▶ Problem to solve: Copy each line in the data below that contains the word "DCode".
========
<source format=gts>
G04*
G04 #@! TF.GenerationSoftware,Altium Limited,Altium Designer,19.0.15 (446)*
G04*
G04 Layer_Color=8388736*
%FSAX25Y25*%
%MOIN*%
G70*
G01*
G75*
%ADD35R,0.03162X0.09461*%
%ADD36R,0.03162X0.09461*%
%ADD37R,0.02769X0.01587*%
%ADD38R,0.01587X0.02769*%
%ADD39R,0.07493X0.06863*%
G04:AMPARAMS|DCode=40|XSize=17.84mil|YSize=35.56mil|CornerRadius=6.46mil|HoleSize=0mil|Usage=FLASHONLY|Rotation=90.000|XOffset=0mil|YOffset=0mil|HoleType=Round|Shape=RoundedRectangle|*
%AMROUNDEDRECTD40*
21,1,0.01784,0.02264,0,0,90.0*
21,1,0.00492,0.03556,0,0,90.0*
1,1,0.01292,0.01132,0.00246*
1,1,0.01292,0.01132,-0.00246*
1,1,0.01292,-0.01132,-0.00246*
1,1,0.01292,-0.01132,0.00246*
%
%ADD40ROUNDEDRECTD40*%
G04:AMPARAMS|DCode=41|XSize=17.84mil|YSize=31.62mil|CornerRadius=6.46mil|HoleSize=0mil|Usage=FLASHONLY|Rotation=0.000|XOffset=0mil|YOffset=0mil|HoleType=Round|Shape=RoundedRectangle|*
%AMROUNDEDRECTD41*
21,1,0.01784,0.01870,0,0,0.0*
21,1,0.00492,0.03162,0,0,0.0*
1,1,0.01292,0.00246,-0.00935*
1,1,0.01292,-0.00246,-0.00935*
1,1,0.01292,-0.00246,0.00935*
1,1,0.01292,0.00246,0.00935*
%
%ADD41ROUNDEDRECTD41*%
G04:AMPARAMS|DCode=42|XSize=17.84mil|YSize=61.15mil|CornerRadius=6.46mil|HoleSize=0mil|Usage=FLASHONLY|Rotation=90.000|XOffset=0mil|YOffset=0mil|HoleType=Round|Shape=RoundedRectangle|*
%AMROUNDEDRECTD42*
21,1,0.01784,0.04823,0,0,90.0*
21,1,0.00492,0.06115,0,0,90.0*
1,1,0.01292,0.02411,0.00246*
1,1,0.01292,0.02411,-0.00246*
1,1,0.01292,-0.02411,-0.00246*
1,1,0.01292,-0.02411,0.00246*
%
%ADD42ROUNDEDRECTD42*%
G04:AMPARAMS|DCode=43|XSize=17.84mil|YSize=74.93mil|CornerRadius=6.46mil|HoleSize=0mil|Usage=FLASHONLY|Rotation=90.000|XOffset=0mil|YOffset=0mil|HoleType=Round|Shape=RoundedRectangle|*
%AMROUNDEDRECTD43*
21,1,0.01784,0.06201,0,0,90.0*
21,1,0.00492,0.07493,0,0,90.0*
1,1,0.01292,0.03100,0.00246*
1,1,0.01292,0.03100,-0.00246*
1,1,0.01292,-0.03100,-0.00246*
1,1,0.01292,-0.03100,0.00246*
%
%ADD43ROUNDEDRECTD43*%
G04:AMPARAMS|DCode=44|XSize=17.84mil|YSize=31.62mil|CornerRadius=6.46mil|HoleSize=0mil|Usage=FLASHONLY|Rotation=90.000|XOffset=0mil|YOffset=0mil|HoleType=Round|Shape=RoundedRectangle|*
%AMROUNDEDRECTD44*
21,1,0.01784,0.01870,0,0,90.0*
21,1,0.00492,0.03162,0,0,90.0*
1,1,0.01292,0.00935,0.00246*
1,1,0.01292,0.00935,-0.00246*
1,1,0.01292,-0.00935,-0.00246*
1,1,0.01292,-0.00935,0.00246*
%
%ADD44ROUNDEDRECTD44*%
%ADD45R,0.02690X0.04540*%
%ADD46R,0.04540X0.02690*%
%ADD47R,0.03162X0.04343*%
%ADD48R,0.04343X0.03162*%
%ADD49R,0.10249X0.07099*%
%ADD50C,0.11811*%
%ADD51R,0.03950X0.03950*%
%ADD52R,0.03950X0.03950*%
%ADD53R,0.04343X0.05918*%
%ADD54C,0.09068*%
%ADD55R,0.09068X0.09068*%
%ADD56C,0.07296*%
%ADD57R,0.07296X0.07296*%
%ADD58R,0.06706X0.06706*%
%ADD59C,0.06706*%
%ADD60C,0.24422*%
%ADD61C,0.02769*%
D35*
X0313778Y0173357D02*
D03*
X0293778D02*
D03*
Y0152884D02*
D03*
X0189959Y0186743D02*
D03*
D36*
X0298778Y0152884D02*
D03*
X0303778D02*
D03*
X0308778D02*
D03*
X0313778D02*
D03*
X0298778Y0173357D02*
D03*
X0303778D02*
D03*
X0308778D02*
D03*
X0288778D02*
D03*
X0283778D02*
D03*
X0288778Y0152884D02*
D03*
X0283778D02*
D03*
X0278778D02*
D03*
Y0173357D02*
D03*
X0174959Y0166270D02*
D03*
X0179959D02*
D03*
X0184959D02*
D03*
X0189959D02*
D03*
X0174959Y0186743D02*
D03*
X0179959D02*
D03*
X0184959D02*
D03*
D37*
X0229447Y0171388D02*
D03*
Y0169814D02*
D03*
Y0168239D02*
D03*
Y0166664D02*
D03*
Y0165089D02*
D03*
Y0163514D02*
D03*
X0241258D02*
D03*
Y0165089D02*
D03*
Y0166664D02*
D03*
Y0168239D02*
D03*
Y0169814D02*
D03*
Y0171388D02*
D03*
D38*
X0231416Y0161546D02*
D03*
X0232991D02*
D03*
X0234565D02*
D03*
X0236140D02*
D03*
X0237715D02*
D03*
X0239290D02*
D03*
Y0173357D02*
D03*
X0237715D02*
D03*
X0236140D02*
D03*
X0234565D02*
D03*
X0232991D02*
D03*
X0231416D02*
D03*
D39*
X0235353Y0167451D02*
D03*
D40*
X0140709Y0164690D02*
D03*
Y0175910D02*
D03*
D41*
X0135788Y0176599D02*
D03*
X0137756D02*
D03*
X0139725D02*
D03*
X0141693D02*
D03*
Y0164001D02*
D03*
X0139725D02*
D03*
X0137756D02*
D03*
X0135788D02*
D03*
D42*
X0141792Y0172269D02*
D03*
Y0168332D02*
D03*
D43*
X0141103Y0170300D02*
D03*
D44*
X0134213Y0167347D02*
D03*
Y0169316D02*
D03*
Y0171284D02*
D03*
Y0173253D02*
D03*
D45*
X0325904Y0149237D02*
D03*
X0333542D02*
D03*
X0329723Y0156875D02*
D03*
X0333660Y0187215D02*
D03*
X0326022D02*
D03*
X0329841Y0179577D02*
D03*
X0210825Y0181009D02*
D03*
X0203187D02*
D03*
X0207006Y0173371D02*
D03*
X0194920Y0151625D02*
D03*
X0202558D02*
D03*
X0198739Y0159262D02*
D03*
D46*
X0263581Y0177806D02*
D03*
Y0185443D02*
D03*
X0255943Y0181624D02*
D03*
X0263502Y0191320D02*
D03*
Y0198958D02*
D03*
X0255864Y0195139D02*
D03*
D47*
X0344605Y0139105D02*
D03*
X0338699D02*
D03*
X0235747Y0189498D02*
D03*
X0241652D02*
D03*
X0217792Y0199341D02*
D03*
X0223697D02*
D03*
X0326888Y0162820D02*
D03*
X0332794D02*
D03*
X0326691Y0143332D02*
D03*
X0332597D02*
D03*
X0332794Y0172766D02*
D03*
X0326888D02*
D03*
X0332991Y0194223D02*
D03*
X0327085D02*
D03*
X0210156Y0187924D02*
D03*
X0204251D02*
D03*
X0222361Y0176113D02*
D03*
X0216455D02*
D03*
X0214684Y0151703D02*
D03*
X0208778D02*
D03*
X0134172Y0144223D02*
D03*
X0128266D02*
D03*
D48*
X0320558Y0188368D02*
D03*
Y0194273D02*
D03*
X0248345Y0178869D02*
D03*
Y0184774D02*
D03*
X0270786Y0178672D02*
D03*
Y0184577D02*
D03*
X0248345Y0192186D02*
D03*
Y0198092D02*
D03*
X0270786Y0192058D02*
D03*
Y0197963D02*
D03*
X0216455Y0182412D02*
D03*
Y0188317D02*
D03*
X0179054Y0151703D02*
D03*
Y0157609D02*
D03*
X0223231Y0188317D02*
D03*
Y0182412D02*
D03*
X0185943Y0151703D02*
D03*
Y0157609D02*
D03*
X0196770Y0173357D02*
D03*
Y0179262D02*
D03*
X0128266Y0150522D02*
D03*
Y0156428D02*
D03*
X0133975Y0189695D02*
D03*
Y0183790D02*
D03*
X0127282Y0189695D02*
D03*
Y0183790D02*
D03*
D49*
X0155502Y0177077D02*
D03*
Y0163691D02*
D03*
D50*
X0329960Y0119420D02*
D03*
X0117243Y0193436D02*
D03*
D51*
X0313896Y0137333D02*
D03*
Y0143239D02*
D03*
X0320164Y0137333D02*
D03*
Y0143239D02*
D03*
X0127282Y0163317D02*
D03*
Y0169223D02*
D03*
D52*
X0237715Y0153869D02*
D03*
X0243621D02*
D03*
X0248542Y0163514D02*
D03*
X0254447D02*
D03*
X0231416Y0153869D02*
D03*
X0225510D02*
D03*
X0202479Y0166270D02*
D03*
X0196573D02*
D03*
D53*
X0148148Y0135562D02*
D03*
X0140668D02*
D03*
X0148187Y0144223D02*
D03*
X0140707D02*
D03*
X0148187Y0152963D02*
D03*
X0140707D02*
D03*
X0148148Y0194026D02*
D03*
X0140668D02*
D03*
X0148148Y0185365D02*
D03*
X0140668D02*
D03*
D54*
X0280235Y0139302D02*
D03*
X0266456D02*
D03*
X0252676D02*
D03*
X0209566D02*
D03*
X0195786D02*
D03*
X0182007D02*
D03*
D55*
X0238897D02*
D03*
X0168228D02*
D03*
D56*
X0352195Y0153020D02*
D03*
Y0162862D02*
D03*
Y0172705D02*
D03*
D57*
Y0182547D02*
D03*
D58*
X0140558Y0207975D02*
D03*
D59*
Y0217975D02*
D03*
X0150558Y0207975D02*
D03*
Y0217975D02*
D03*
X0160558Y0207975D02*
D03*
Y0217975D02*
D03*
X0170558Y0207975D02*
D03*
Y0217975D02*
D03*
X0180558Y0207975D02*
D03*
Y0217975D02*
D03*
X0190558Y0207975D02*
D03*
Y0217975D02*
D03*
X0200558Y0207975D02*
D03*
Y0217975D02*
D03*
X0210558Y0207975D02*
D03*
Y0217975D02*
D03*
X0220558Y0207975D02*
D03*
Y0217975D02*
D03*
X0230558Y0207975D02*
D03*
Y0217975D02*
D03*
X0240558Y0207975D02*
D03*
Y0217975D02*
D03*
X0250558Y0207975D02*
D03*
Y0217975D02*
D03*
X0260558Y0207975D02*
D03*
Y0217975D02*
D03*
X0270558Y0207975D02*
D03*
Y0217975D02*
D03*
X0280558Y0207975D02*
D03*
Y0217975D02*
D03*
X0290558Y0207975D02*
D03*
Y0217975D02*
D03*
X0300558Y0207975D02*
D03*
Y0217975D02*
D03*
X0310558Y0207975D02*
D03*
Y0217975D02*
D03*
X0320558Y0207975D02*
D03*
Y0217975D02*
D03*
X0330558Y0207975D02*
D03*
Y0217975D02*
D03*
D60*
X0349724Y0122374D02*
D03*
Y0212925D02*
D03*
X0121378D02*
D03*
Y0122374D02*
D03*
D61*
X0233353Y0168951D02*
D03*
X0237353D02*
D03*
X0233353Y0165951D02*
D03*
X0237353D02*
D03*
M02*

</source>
========
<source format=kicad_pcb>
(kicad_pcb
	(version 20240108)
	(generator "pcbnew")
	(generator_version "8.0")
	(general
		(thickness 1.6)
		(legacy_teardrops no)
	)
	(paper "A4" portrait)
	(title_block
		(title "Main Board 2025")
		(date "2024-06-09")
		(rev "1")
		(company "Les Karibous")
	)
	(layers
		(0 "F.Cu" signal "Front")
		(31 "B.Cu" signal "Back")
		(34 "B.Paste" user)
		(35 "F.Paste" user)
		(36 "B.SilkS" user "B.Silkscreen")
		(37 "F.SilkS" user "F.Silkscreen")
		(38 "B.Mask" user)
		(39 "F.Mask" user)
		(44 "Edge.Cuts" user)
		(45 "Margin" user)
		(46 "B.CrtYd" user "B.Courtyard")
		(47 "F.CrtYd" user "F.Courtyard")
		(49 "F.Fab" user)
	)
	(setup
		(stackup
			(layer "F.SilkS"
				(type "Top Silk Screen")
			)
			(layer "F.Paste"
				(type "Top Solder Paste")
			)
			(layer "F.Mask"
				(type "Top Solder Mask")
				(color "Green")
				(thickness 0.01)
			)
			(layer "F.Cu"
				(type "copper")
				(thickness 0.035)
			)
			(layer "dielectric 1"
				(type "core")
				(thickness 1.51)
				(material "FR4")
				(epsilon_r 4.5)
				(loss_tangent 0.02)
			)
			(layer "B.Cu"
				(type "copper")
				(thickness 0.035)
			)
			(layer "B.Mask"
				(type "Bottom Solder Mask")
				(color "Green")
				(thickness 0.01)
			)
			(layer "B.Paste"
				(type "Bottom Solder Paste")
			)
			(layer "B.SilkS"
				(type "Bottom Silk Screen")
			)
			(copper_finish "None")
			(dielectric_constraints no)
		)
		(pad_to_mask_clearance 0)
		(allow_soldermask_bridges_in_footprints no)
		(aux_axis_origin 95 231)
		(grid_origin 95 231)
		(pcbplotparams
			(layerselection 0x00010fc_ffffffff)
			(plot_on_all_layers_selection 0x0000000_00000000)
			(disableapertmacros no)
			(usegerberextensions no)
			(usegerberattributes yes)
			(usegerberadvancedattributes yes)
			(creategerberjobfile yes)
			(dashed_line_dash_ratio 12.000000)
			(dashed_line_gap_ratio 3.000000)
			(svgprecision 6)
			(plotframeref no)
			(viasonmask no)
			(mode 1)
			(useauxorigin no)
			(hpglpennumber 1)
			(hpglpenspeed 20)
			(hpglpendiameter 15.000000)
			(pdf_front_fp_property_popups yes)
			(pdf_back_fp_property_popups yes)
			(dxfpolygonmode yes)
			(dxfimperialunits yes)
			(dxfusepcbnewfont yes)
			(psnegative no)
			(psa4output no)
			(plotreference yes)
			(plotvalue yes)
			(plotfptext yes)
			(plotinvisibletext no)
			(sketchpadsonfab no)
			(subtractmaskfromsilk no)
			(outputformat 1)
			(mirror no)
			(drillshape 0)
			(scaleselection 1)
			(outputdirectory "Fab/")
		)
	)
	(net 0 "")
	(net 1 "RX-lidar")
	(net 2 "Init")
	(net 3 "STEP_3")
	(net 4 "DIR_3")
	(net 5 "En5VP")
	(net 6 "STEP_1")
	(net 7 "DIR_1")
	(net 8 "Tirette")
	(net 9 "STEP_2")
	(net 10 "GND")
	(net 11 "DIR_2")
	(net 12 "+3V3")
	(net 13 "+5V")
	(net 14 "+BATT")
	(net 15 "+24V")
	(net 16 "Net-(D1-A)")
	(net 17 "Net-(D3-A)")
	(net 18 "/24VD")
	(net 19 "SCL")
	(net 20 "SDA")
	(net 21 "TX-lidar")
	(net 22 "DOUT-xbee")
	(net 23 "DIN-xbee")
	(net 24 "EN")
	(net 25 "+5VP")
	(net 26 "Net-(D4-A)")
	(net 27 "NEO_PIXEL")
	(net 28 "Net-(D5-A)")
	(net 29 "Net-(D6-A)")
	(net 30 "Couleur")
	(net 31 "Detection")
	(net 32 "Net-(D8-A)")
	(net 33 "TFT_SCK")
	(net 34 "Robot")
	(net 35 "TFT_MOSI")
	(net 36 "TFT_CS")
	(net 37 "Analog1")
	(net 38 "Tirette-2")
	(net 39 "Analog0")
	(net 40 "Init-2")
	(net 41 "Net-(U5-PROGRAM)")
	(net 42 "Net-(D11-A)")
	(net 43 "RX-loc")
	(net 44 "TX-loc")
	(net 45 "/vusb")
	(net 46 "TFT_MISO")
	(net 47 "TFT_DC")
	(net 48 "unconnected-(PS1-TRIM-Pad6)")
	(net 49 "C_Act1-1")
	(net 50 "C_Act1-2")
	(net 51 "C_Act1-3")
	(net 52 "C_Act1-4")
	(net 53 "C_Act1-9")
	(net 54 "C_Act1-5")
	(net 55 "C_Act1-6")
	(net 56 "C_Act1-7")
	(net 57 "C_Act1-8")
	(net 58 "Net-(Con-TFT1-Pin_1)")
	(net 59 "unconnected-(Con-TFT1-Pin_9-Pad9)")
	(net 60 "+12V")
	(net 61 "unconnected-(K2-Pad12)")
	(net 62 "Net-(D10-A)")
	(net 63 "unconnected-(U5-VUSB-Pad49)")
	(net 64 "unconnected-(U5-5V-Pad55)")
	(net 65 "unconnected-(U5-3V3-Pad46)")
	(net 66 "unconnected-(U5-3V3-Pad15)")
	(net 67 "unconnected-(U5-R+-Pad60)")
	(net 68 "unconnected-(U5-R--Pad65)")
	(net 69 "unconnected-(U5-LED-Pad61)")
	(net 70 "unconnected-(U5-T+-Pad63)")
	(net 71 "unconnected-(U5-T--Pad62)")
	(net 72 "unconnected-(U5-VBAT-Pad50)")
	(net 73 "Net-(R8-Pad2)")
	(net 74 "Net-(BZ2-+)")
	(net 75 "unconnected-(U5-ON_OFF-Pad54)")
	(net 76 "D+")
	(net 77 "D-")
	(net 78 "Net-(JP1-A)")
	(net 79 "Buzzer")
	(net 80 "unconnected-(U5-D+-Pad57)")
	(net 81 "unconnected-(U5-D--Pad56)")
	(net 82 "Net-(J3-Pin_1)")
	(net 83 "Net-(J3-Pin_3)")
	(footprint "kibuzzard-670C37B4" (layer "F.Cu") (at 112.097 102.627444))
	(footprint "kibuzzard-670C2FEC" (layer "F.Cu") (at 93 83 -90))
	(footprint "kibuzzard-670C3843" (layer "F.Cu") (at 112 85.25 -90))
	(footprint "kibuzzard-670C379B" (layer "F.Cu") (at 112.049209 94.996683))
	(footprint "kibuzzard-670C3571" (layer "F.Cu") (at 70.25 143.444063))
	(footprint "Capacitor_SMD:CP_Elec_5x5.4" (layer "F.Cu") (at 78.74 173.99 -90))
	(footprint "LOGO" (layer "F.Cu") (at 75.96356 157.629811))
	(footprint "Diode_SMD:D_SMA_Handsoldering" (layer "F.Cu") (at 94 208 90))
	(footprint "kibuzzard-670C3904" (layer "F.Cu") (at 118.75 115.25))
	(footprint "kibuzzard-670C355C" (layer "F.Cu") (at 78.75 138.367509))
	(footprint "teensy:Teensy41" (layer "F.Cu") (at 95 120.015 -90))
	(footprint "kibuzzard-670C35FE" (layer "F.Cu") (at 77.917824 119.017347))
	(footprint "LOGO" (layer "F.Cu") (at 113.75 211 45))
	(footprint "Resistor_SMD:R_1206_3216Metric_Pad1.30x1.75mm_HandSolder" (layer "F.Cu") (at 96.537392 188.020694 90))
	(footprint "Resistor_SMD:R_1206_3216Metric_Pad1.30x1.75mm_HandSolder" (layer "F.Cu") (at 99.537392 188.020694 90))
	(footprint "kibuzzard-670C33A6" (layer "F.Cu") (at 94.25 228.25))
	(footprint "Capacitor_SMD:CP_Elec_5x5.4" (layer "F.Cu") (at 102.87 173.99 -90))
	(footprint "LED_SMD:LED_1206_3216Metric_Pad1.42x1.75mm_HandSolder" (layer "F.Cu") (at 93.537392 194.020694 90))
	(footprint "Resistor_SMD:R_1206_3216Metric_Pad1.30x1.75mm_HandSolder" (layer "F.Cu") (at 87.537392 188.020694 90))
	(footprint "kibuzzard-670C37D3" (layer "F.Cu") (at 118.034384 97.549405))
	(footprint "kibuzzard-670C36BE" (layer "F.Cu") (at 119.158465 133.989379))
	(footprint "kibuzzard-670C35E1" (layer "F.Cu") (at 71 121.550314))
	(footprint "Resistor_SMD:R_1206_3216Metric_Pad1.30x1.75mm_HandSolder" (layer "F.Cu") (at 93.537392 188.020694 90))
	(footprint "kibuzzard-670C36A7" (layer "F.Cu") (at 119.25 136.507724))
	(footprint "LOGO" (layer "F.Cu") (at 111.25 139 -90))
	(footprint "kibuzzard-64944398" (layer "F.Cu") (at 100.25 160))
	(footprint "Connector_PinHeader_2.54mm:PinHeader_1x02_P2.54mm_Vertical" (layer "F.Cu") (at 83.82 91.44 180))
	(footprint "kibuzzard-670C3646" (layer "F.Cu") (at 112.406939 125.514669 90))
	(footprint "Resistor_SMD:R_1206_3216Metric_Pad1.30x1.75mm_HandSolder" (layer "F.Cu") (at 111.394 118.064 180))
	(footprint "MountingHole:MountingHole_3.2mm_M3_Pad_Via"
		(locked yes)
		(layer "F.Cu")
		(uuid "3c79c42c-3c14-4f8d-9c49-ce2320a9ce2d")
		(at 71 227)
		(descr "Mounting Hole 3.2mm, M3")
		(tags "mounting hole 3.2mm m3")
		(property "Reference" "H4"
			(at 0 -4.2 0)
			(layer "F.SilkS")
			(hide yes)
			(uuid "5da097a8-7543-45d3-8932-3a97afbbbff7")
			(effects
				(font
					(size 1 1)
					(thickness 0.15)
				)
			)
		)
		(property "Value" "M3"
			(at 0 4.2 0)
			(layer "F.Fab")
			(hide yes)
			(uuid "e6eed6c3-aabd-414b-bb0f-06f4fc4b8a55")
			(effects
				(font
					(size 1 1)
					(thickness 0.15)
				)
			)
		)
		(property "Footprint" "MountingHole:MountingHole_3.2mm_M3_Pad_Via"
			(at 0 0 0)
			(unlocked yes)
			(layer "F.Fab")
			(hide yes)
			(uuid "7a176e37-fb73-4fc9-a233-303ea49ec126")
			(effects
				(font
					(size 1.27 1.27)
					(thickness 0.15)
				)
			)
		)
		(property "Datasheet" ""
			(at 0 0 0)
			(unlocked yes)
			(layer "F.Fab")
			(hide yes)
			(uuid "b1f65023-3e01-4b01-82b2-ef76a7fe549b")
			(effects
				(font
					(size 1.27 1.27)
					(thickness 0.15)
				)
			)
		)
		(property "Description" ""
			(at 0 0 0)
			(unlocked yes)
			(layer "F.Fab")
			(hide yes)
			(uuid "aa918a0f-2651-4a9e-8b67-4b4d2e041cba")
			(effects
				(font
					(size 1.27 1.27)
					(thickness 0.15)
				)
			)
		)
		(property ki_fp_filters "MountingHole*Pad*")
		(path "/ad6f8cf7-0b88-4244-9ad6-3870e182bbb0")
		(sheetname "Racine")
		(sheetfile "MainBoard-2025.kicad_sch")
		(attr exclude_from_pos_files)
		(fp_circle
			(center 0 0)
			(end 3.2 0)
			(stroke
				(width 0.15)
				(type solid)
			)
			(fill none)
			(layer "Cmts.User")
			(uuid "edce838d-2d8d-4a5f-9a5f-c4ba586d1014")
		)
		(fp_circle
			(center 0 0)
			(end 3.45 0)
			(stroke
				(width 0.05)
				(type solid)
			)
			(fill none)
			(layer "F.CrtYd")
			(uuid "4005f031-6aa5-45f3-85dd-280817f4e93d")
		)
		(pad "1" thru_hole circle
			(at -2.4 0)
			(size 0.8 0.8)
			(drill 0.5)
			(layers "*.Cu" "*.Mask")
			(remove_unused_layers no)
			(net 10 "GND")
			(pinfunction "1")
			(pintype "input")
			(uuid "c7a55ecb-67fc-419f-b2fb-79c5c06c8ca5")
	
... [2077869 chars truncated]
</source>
========
▶ Exercise response:
G04:AMPARAMS|DCode=40|XSize=17.84mil|YSize=35.56mil|CornerRadius=6.46mil|HoleSize=0mil|Usage=FLASHONLY|Rotation=90.000|XOffset=0mil|YOffset=0mil|HoleType=Round|Shape=RoundedRectangle|*
G04:AMPARAMS|DCode=41|XSize=17.84mil|YSize=31.62mil|CornerRadius=6.46mil|HoleSize=0mil|Usage=FLASHONLY|Rotation=0.000|XOffset=0mil|YOffset=0mil|HoleType=Round|Shape=RoundedRectangle|*
G04:AMPARAMS|DCode=42|XSize=17.84mil|YSize=61.15mil|CornerRadius=6.46mil|HoleSize=0mil|Usage=FLASHONLY|Rotation=90.000|XOffset=0mil|YOffset=0mil|HoleType=Round|Shape=RoundedRectangle|*
G04:AMPARAMS|DCode=43|XSize=17.84mil|YSize=74.93mil|CornerRadius=6.46mil|HoleSize=0mil|Usage=FLASHONLY|Rotation=90.000|XOffset=0mil|YOffset=0mil|HoleType=Round|Shape=RoundedRectangle|*
G04:AMPARAMS|DCode=44|XSize=17.84mil|YSize=31.62mil|CornerRadius=6.46mil|HoleSize=0mil|Usage=FLASHONLY|Rotation=90.000|XOffset=0mil|YOffset=0mil|HoleType=Round|Shape=RoundedRectangle|*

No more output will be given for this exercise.